La Grève de Pordic/Sentier des Douaniers, en face de Binic

Librairie L. Prud’homme (p. 3-5).

Sentier des Douaniers en face de Binic.


Pordic aux cent vallons, ô que ta mer est belle,
Quand de l’étroit sentier qui serpente près d’elle,
On regarde les flots l’un par l’autre poussés
En anneaux blanchissants se briser à ses pieds ;
Et comme s’essayer à laver leur rivage,
Par les bonds dont sans cesse ils assaillent la plage.

Quel bruit retentissant ! comme ils sont cadencés,
Ces sons qui du rivage à l’oreille apportés,
La caressent sans fin de leur rude harmonie.
Quel immense horizon aux regards se déplie !

Sur le flot argenté, j’ai beau chercher au loin,
L’œil ne voit plus que l’eau : l’intrépide marin
Sait seul s’il est encore au-delà quelque terre.
Du rivage j’ignore et ma faible paupière
En face n’aperçoit que la mer et les flots.

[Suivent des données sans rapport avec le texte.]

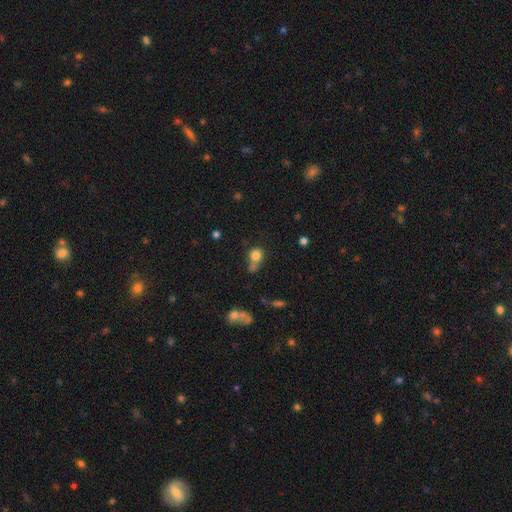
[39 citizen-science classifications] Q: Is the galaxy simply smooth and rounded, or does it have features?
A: smooth — 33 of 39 (85%).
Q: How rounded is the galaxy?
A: round — 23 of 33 (70%).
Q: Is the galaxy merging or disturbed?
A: merger — 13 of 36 (36%).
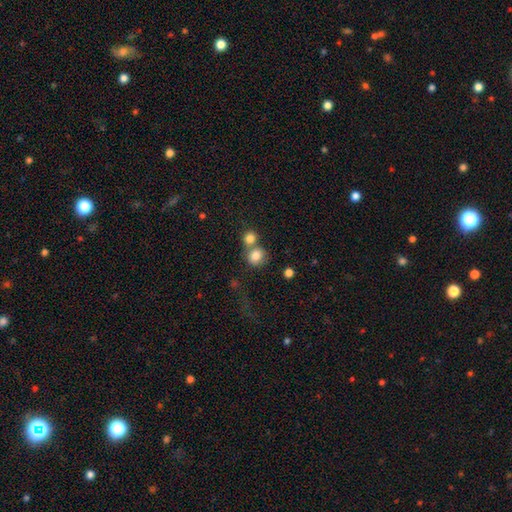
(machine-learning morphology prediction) type=smooth (81%); roundness=round (76%); merging=merger (46%).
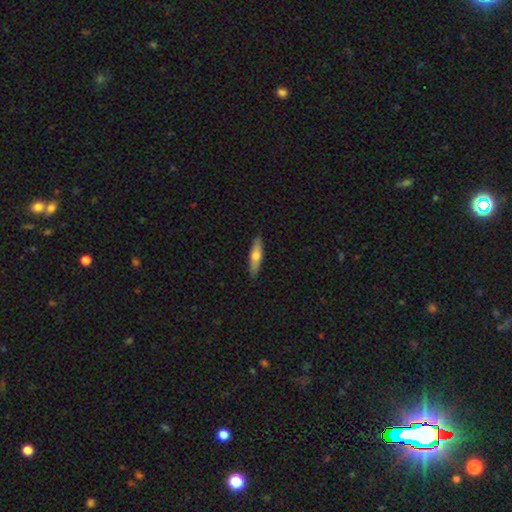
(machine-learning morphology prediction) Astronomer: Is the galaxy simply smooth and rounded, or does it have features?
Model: smooth — 59% (runner-up: featured or disk, 35%).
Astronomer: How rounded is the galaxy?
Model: cigar-shaped — 66%.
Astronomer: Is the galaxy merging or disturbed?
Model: none — 88%.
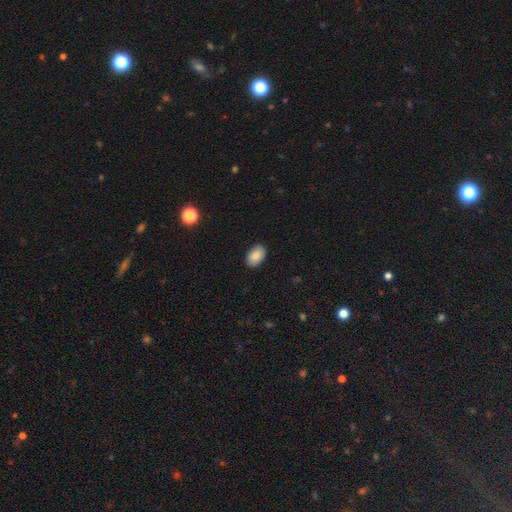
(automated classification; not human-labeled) A smooth galaxy with no disk features (88%) that is in between round and cigar-shaped (92%). Merging: none (89%).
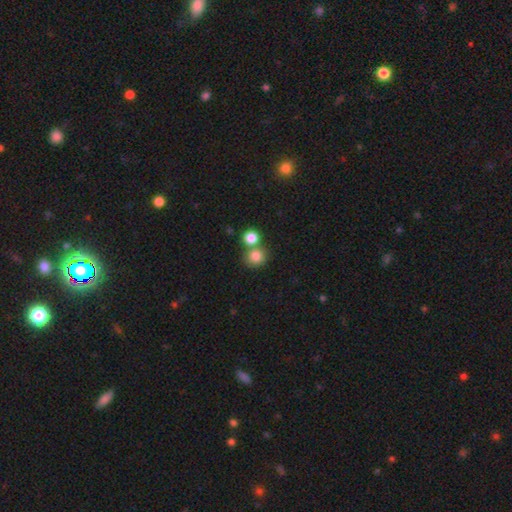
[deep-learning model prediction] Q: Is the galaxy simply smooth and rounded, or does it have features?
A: smooth — 82%.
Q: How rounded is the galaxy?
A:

Est-ce donc la limite où le sol et les eaux
Se donnent rendez-vous au théâtre de gloire,
Prétendant l’un et l’autre emporter la victoire ?

Au moins ici voit-on de ces deux élémens
Le combat à outrance et de tous les instans.
Le flot bruyant, rapide accourant avec rage,
Va faire, on le croirait, reculer le rivage.
Celui-ci sans céder, au terrible élément
Ne cesse d’opposer son immobile flanc.
Il ne reconnaît point ce lieu pour sa frontière,
Ni ces flots comme étant sa limite dernière.

Voyez ces bâtiments qui cinglent vers le nord,
Que vont-ils en effet chercher ? La terre encor.
La puissante Albion dans sa large Tamise
Au-delà de ces flots, sur son or est assise.
Ces barques de l’Anglais vont visiter les ports,
Et du marchand avide accroître les trésors.

D’ici même au regard est visible la trace
Des terres dont les eaux ont envahi la place ;
Et dans le sein des eaux, les terres à leur tour,
Envers et contre tout, maintiennent leur séjour.